# TEXTABSCHNITT:
§

Geheimrezept N°2

Ihr Herz schlägt vegan

Die Cinta Senese ist eine edle Schweinerasse aus der Toskana. Chefkoch Leonardo Spaccavento verrät FEATURE-Lesern, wie er aus ihrem bekömmlichen Fleisch zwei echte Genüsse kreiert.

VON LEONARDO SPACCAVENTO
20. September 2022
So wird die Cinta Senese zur Delikatesse: Lackierter Speck der Cinta Senese, Tomatenkompott, Püree aus Bergkartoffeln und Majoranblütenspitzen. Foto: Tenuta Perano

Siena, das Land der antiken Geschmäcker und der fleischlichen Genüsse, ist die Heimat einer einheimischen Schweinerasse mit rustikalem und wildem Charakter, die bis vor wenigen Jahren vom Aussterben bedroht war: die Cinta Senese. Ihren Namen verdankt sie zum einen ihrem Aussehen: Die schwarzen Borsten sind durchzogen von einem weißen Gürtel (Cinta) über Nacken, Brustkorb und Vorderhufen. Zum anderen ist die Cinta Senese nach dem Ort benannt, an dem sie vorkommt, der Montagnola Senese, einem Gebirgsrelief, das schon von den Etruskern besiedelt worden war und heute ein Naturschutzgebiet ist. 

Ein frühes historisches Zeugnis für die Existenz der Cinta Senese findet sich auf dem berühmten Freskenzyklus Ambrogio Lorenzettis im Palazzo Pubblico von Siena, Allegorie und Auswirkungen der Guten und der Schlechten Regierung (1338/39). In den Szenen der Auswirkungen der guten Regierung auf dem Land (1338/39) führt ein Bauer ein Schwein mit hellen Streifen rund um den Bauch an der Leine durch die Natur, während es nach Eßbarem sucht. Meine persönliche Inspiration ist jünger. Auf einer Wanderung durch unwegsames Gelände in Gaiole in Chianti stieß ich auf eine Herde dieser Schweinerasse, die auf einem endlosen, in die Berge eingebetteten Waldstück graste. Von diesem Moment an wurde mir klar, dass dieser wilde Ort für diese Tiere geschaffen war, nicht für mich; meine Aufgabe bestand darin, die Cinta Senese in meiner Küche zu verherrlichen – als Ausdruck des Respekts und der Dankbarkeit für dieses Land.

§

# VERFÜGBARE DATEN:

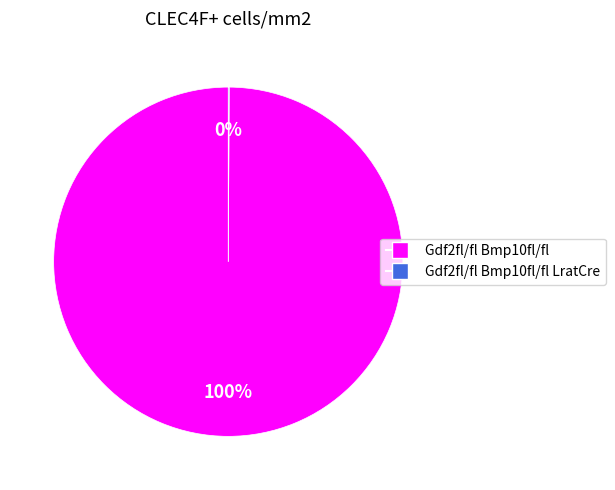

Is there any slice that represents more than half of the pie?

Yes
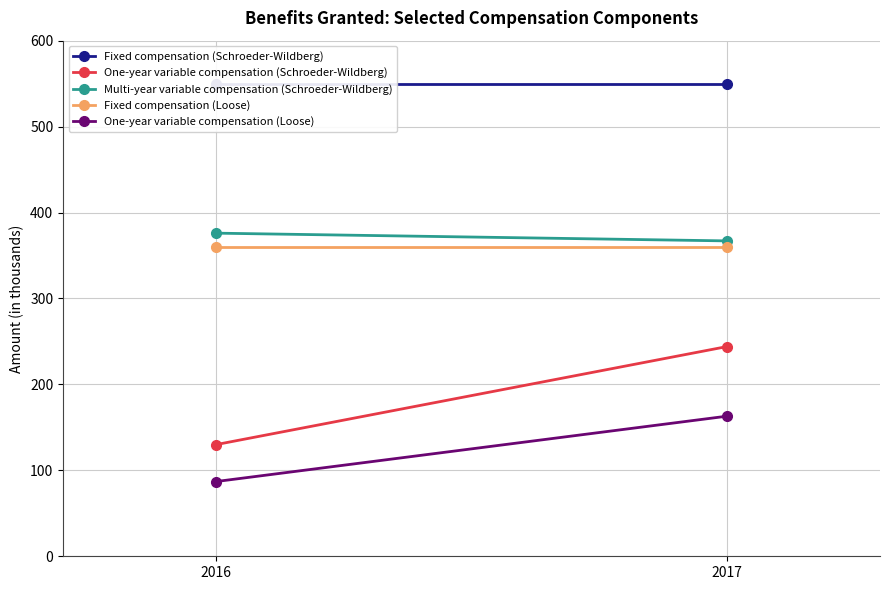

What is the difference between the highest and lowest values at 2017?

387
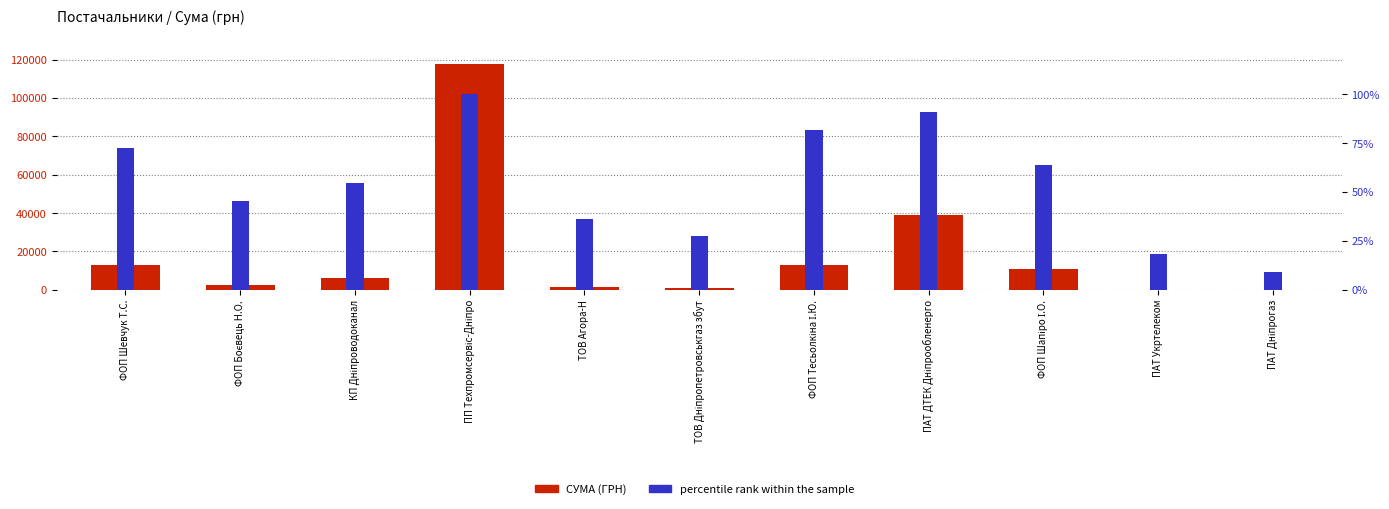

Which label corresponds to the smallest value in the chart?

ПАТ Дніпрогаз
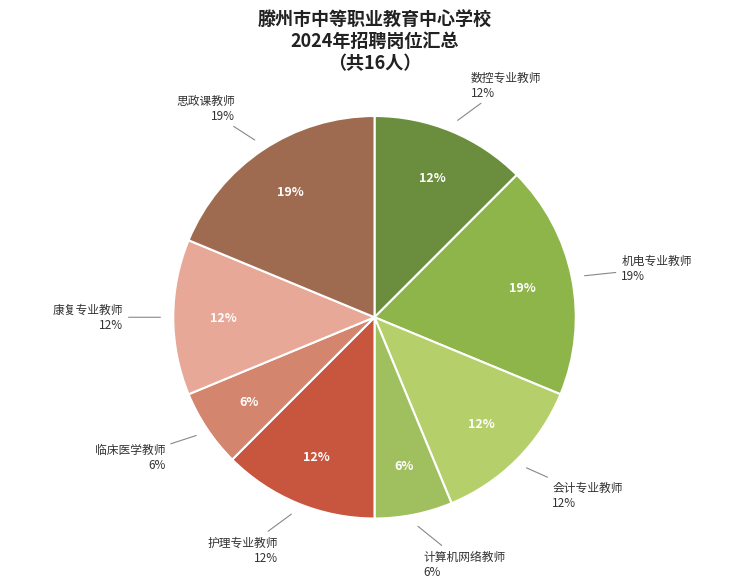

To the nearest percent, what is the average slice percentage?

12%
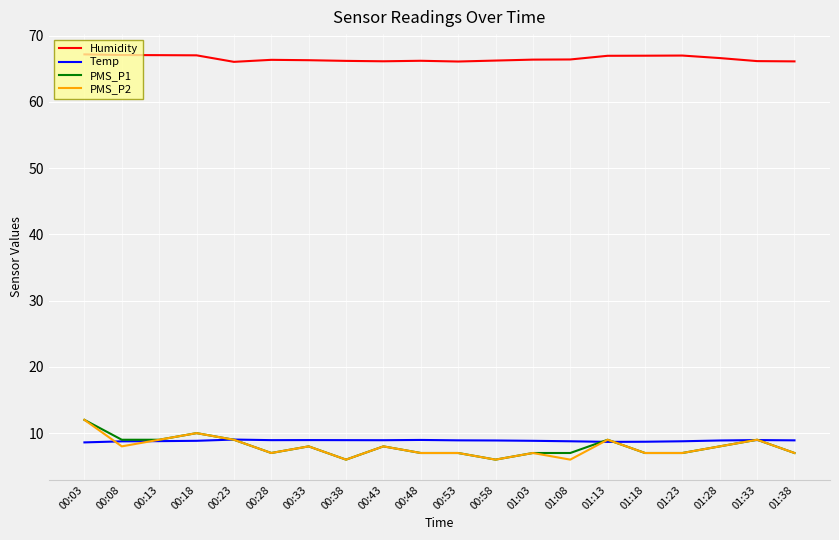

What is the approximate value of Temp at 01:28?

8.9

§

# GELESENES ANWENDEN:
1. Gib aus dem Text über die Cinta Senese das Stück von "Siena, das Land" bis "ein Naturschutzgebiet ist." Wort für Wort aus.
2. Stimmen diese Aussagen mit dem Text über die Cinta Senese überein? Antworte jeweils mit Ja oder Nein und zitiere die entscheidenden Worte wörtlich. (a) Die Cinta Senese war bis vor wenigen Jahren vom Aussterben bedroht. (b) Die Montagnola Senese ist heute ein Naturschutzgebiet. (c) Der Freskenzyklus von Ambrogio Lorenzetti befindet sich in Florenz.
3. Schreib den Text über die Cinta Senese nach seinem letzten Satz weiter.
Die Daten haben mit dem Text über die Cinta Senese nichts zu tun.

# ERGEBNISSE JE AUFGABE:
1.
Siena, das Land der antiken Geschmäcker und der fleischlichen Genüsse, ist die Heimat einer einheimischen Schweinerasse mit rustikalem und wildem Charakter, die bis vor wenigen Jahren vom Aussterben bedroht war: die Cinta Senese. Ihren Namen verdankt sie zum einen ihrem Aussehen: Die schwarzen Borsten sind durchzogen von einem weißen Gürtel (Cinta) über Nacken, Brustkorb und Vorderhufen. Zum anderen ist die Cinta Senese nach dem Ort benannt, an dem sie vorkommt, der Montagnola Senese, einem Gebirgsrelief, das schon von den Etruskern besiedelt worden war und heute ein Naturschutzgebiet ist.

2.
(a) Ja: „die bis vor wenigen Jahren vom Aussterben bedroht war“
(b) Ja: „heute ein Naturschutzgebiet ist“
(c) Nein: „im Palazzo Pubblico von Siena“

3.
Eine Szene aus Ambrogio Lorenzettis Fresko Auswirkungen der guten Regierung auf dem Land, 1338-1339, Sala della Pace, Palazzo Pubblico, Siena: Ein Bauer führt ein Schwein der Rasse Cinta Senese an der Leine durch die Natur. Zu erkennen ist das Schwein an seinem hellen Bauchgürtel. Foto: Palazzo Pubblico, Siena

In der freien Natur entwickelt die Cinta Senese ein rustikales Temperament. Sie ernährt sich von Eicheln, Haselnüssen, Blättern, Oliven und Getreide. Man könnte sagen: Das Herz dieses Schweins schlägt vegan. Die Nahrung verleiht dem Fleisch dieser Rasse außergewöhnliche Aromen und einen hohen Nährwert. Das Fleisch ist reich an Omega-3-Fettsäuren und gutem Cholesterin, zwei Elementen, die ihm eine einzigartige Textur und intensive Aromen verleihen. In der Region Siena wird die Cinta häufig in Form von Wurstwaren angeboten, die zwar köstlich sind, aber in dieser Form nicht ihr volles Potenzial entfalten. Ihr Bestes gibt die Cinta Senese in der Küche! 

In unserer Osteria biete ich zu jeder Jahreszeit einen zweiten Gang mit Cinta Senese an, wobei ich die Beilagen erneuere und das Fleisch immer reinhalte. Seine Aromen verstärke ich, indem ich ihm jedes Mal ein anderes „Kleid“ verpasse, wie bei einer Modenschau, bei der das Model der Protagonist ist und die Kleider je nach Jahreszeit wechseln. 

Gekocht wird immer vakuumverpackt. So bleiben Geschmack, Aroma, Nährstoffe und Vitamine, anders als beim herkömmlichen Kochen, erhalten. Außerdem werden die Aromen hervorgehoben und die Farben bewahrt.

Meine Lieblingsstücke sind Pancetta (Bauchspeck), Rippchen und Capocollo (Nacken). Ich verrate unser ältestes Rezept und das, welches wir jetzt auf der Speisekarte haben.

Capocollo di Cinta Senese mit Chianti-Erinnerungen, Schalotten unter Asche, Holunderblüten- und Bratapfelsorbet und Eichelkaffee. Foto: Tenuta Perano

Capocollo di Cinta Senese mit Chianti-Erinnerungen, Schalotten unter Asche, Holunderblüten- und Bratapfelsorbet, Eichelkaffee.

Wine & Food Pairing: Dazu empfehle ich einen Wein unserer Tenuta, Rialzi Chianti Classico Gran Selezione Tenuta Perano.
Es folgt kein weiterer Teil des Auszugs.